Wednesday, 21 November 2012

Elizabeth Bishop - 'Songs for a Colored Singer'.

Elizabeth Bishop is a favourite poet of mine.  My attraction to her work makes me acutely aware of how few female poets I have among my favourites.  Why is that, I wonder?  Are there not women who quirk my soul; whom I can read and say, ‘oh, yes’!?  It does worry me, enough for me to grab a dictionary and look up the meaning of ‘misogynist’ when our prime minister, Julia Gillard accused Tony Abbot of being one when he kept making negative comments about her style.  Anyway, for the time being Elizabeth is one of the few women whose poetry says ‘oh, yes’ to me.  Doesn’t mean I’m not looking for others.  One of my ‘oh yes’ poems from Elizabeth is her Songs for a Colored Singer.  And that’s where it’s not about gender.  It’s about capturing the voice of the person (in this case the character talking to herself, or a friend).  This is another poem that I want to recite aloud and I want to do it in a sassy, negro accent.  I’ve heard that voice and I love to listen to it, and Elizabeth has recorded it in high fidelity and it is beautiful.  I’m aware of two things in a poem – content and construction.  The content of this poem appeals to a quirky humour (my sense of humour).  People say honest, funny things (or in a beautiful way), and Songs for a Colored Singer influences me to listen more to what people are saying – in public, at work, on buses, in coffee shops……and write the sayings down.  That’s how I was influenced to write my poem, ‘Jason and the Hypnotist’.  But first -
 
Songs for a Colored Singer
                       I
 A washing hangs upon the line,
   but it’s not mine.

AIM
Please answer each of these from the post on Elizabeth Bishop:
(a) Whom did Julia Gillard accuse of being a misogynist?
(b) Which of the writer's own poems came from the influence of "Songs for a Colored Singer"?
(c) What is the first line of "Songs for a Colored Singer"?

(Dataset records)
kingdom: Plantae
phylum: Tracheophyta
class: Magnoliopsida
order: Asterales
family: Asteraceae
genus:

RESPONSE
(a) Tony Abbot
(b) 'Jason and the Hypnotist'
(c) "A washing hangs upon the line,"